= Instructions to follow =
Return every record in full. Match each one exactly.

### Information supplied

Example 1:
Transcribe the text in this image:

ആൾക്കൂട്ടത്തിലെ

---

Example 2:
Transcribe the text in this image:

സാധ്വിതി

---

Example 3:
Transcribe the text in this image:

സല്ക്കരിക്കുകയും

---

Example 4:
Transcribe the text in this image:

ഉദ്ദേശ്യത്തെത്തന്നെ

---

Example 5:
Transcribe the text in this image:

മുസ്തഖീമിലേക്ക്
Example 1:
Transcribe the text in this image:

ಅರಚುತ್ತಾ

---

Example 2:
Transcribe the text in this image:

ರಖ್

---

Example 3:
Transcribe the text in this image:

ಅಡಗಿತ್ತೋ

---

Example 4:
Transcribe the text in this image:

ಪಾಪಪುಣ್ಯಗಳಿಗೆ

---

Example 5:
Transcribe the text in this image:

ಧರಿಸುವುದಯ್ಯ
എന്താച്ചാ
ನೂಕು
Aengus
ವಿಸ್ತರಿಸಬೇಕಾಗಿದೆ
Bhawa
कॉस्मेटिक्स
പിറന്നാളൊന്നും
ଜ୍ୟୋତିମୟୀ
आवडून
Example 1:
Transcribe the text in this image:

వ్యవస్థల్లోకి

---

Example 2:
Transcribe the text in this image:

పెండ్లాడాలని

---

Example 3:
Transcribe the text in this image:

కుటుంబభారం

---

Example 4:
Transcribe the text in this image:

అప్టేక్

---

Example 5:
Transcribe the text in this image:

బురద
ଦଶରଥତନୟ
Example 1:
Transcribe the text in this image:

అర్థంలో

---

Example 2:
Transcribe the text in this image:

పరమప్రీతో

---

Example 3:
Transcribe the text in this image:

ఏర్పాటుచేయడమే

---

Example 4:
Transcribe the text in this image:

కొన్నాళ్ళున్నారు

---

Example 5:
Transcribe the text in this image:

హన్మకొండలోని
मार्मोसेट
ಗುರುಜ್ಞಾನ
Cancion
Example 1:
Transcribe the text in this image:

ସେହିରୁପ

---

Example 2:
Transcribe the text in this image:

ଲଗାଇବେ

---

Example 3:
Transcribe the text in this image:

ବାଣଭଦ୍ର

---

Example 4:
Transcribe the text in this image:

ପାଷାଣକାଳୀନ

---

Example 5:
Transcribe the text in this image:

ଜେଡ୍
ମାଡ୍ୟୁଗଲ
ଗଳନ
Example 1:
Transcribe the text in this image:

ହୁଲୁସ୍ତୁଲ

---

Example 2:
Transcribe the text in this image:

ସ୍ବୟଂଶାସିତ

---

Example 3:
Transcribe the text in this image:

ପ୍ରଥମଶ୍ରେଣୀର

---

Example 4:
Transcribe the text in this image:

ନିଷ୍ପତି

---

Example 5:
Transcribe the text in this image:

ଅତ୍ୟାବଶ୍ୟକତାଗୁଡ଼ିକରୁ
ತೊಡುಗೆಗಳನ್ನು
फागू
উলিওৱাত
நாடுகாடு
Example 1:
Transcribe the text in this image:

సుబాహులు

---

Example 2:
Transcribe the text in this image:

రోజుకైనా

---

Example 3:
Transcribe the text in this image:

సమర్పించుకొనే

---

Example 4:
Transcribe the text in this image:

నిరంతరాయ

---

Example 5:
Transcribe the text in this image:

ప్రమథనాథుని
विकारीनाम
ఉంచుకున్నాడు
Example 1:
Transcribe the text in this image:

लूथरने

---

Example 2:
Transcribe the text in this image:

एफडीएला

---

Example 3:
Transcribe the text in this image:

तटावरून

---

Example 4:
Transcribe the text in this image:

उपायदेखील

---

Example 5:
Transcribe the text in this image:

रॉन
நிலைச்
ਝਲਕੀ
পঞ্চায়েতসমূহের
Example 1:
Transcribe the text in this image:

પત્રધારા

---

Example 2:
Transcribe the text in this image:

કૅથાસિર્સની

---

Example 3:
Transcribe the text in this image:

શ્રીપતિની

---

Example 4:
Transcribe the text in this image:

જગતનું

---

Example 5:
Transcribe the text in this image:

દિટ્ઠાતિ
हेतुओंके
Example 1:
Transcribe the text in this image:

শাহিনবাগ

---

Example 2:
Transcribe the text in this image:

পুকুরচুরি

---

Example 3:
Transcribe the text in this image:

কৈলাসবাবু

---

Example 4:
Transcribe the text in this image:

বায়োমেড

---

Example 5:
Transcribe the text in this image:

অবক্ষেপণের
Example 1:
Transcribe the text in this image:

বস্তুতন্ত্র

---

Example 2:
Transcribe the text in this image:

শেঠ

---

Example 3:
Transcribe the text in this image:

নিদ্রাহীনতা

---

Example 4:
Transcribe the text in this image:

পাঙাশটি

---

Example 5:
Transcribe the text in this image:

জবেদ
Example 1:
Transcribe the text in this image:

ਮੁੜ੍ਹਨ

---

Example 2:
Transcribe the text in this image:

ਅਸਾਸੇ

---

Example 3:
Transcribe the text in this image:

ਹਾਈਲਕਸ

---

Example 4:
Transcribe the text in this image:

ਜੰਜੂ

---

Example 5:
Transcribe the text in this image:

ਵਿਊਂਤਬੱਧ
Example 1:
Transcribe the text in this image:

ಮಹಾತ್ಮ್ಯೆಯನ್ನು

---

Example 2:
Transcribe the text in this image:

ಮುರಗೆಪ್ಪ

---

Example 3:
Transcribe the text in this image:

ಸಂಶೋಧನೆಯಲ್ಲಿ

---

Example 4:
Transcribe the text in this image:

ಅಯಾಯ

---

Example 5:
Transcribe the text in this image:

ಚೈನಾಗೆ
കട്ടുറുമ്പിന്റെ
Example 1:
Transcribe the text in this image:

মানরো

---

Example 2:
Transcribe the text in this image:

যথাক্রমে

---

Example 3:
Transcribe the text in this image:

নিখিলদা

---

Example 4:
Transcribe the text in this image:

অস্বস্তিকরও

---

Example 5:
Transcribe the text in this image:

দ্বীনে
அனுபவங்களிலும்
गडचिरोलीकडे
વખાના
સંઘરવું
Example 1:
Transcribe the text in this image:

######

= Answer to the problem =
Example 1:
Transcribe the text in this image:

ആൾക്കൂട്ടത്തിലെ

---

Example 2:
Transcribe the text in this image:

സാധ്വിതി

---

Example 3:
Transcribe the text in this image:

സല്ക്കരിക്കുകയും

---

Example 4:
Transcribe the text in this image:

ഉദ്ദേശ്യത്തെത്തന്നെ

---

Example 5:
Transcribe the text in this image:

മുസ്തഖീമിലേക്ക്
Example 1:
Transcribe the text in this image:

ಅರಚುತ್ತಾ

---

Example 2:
Transcribe the text in this image:

ರಖ್

---

Example 3:
Transcribe the text in this image:

ಅಡಗಿತ್ತೋ

---

Example 4:
Transcribe the text in this image:

ಪಾಪಪುಣ್ಯಗಳಿಗೆ

---

Example 5:
Transcribe the text in this image:

ಧರಿಸುವುದಯ್ಯ
എന്താച്ചാ
ನೂಕು
Aengus
ವಿಸ್ತರಿಸಬೇಕಾಗಿದೆ
Bhawa
कॉस्मेटिक्स
പിറന്നാളൊന്നും
ଜ୍ୟୋତିମୟୀ
आवडून
Example 1:
Transcribe the text in this image:

వ్యవస్థల్లోకి

---

Example 2:
Transcribe the text in this image:

పెండ్లాడాలని

---

Example 3:
Transcribe the text in this image:

కుటుంబభారం

---

Example 4:
Transcribe the text in this image:

అప్టేక్

---

Example 5:
Transcribe the text in this image:

బురద
ଦଶରଥତନୟ
Example 1:
Transcribe the text in this image:

అర్థంలో

---

Example 2:
Transcribe the text in this image:

పరమప్రీతో

---

Example 3:
Transcribe the text in this image:

ఏర్పాటుచేయడమే

---

Example 4:
Transcribe the text in this image:

కొన్నాళ్ళున్నారు

---

Example 5:
Transcribe the text in this image:

హన్మకొండలోని
मार्मोसेट
ಗುರುಜ್ಞಾನ
Cancion
Example 1:
Transcribe the text in this image:

ସେହିରୁପ

---

Example 2:
Transcribe the text in this image:

ଲଗାଇବେ

---

Example 3:
Transcribe the text in this image:

ବାଣଭଦ୍ର

---

Example 4:
Transcribe the text in this image:

ପାଷାଣକାଳୀନ

---

Example 5:
Transcribe the text in this image:

ଜେଡ୍
ମାଡ୍ୟୁଗଲ
ଗଳନ
Example 1:
Transcribe the text in this image:

ହୁଲୁସ୍ତୁଲ

---

Example 2:
Transcribe the text in this image:

ସ୍ବୟଂଶାସିତ

---

Example 3:
Transcribe the text in this image:

ପ୍ରଥମଶ୍ରେଣୀର

---

Example 4:
Transcribe the text in this image:

ନିଷ୍ପତି

---

Example 5:
Transcribe the text in this image:

ଅତ୍ୟାବଶ୍ୟକତାଗୁଡ଼ିକରୁ
ತೊಡುಗೆಗಳನ್ನು
फागू
উলিওৱাত
நாடுகாடு
Example 1:
Transcribe the text in this image:

సుబాహులు

---

Example 2:
Transcribe the text in this image:

రోజుకైనా

---

Example 3:
Transcribe the text in this image:

సమర్పించుకొనే

---

Example 4:
Transcribe the text in this image:

నిరంతరాయ

---

Example 5:
Transcribe the text in this image:

ప్రమథనాథుని
विकारीनाम
ఉంచుకున్నాడు
Example 1:
Transcribe the text in this image:

लूथरने

---

Example 2:
Transcribe the text in this image:

एफडीएला

---

Example 3:
Transcribe the text in this image:

तटावरून

---

Example 4:
Transcribe the text in this image:

उपायदेखील

---

Example 5:
Transcribe the text in this image:

रॉन
நிலைச்
ਝਲਕੀ
পঞ্চায়েতসমূহের
Example 1:
Transcribe the text in this image:

પત્રધારા

---

Example 2:
Transcribe the text in this image:

કૅથાસિર્સની

---

Example 3:
Transcribe the text in this image:

શ્રીપતિની

---

Example 4:
Transcribe the text in this image:

જગતનું

---

Example 5:
Transcribe the text in this image:

દિટ્ઠાતિ
हेतुओंके
Example 1:
Transcribe the text in this image:

শাহিনবাগ

---

Example 2:
Transcribe the text in this image:

পুকুরচুরি

---

Example 3:
Transcribe the text in this image:

কৈলাসবাবু

---

Example 4:
Transcribe the text in this image:

বায়োমেড

---

Example 5:
Transcribe the text in this image:

অবক্ষেপণের
Example 1:
Transcribe the text in this image:

বস্তুতন্ত্র

---

Example 2:
Transcribe the text in this image:

শেঠ

---

Example 3:
Transcribe the text in this image:

নিদ্রাহীনতা

---

Example 4:
Transcribe the text in this image:

পাঙাশটি

---

Example 5:
Transcribe the text in this image:

জবেদ
Example 1:
Transcribe the text in this image:

ਮੁੜ੍ਹਨ

---

Example 2:
Transcribe the text in this image:

ਅਸਾਸੇ

---

Example 3:
Transcribe the text in this image:

ਹਾਈਲਕਸ

---

Example 4:
Transcribe the text in this image:

ਜੰਜੂ

---

Example 5:
Transcribe the text in this image:

ਵਿਊਂਤਬੱਧ
Example 1:
Transcribe the text in this image:

ಮಹಾತ್ಮ್ಯೆಯನ್ನು

---

Example 2:
Transcribe the text in this image:

ಮುರಗೆಪ್ಪ

---

Example 3:
Transcribe the text in this image:

ಸಂಶೋಧನೆಯಲ್ಲಿ

---

Example 4:
Transcribe the text in this image:

ಅಯಾಯ

---

Example 5:
Transcribe the text in this image:

ಚೈನಾಗೆ
കട്ടുറുമ്പിന്റെ
Example 1:
Transcribe the text in this image:

মানরো

---

Example 2:
Transcribe the text in this image:

যথাক্রমে

---

Example 3:
Transcribe the text in this image:

নিখিলদা

---

Example 4:
Transcribe the text in this image:

অস্বস্তিকরও

---

Example 5:
Transcribe the text in this image:

দ্বীনে
அனுபவங்களிலும்
गडचिरोलीकडे
વખાના
સંઘરવું
Example 1:
Transcribe the text in this image:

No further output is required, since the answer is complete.